Energy efficiency: gasoline, electric, and hydrogen car

Imagine that you bought three pounds of vegetables, and immediately threw out two before starting to cook with the remaining pound.

Crazy, right?

But something like that is exactly what you do every time you put gas into your car's tank: about 70% of the energy in the gasoline gets wasted as heat, and only 30% is put out by the engine to move things.


Where the energy goes in a car, froman interactive graphic at fueleconomy.gov

But it gets worse than that: There are mechanical losses at every step of the drivetrain from things like friction and inefficiencies. So in the end, only 16 - 25 % of the energy you poured into the gas tank goes into moving the wheels, and your car, forward. In the end, it's more like buying five to six pounds of vegetables to end up cooking only one pound.

Sounds like a rip-off to me.

For electric cars or EVs, a large range of efficiencies are quoted, but fuelefficiency.gov says EVs convert over 65 - 69 % of the electrical energy from the grid to power at the wheels, and if you include regenerative braking, where the energy from forward motion gets put back into the battery, that efficiency goes up to 87 - 91 %.

That's more like it!

I get that 9-13% of my vegetables could be peels, stems and other inedible parts, and I can live with not putting those in my cooking.

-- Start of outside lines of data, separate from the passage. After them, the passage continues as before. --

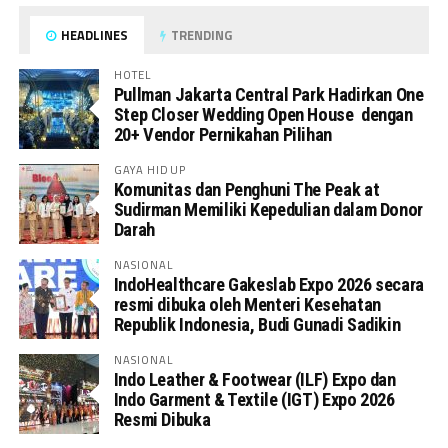
HEADLINES
TRENDING
HOTEL
Pullman Jakarta Central Park Hadirkan One
Step Closer Wedding Open House dengan
20+ Vendor Pernikahan Pilihan
GAYA HIDUP
Komunitas dan Penghuni The Peak at
Sudirman Memiliki Kepedulian dalam Donor
Darah
NASIONAL
IndoHealthcare Gakeslab Expo 2026 secara
resmi dibuka oleh Menteri Kesehatan
Republik Indonesia, Budi Gunadi Sadikin
NASIONAL
Indo Leather & Footwear (ILF) Expo dan
Indo Garment & Textile (IGT) Expo 2026
Resmi Dibuka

Incidentally, hydrogen cars are almost as bad as fossil fueled cars, efficiency wise. The electricity to wheels efficiency is only around 34 - 37 %. That's a little better than that of a car with an internal combustion engine, but it really can't compete with the efficiency of a battery EV. And if the hydrogen comes from the cracking of methane (also called "natural" gas) powered by a coal plant, then the hydrogen car is worse than useless from a climate point of view. Did I mention that hydrogen is a corrosive gas that attacks metals and causes cracks? And that it's highly flammable? Hydrogen cars are only a thing in the minds of fossil fuel directors who are hoping to keep selling their fossil gas.

That's why my next car will be an EV.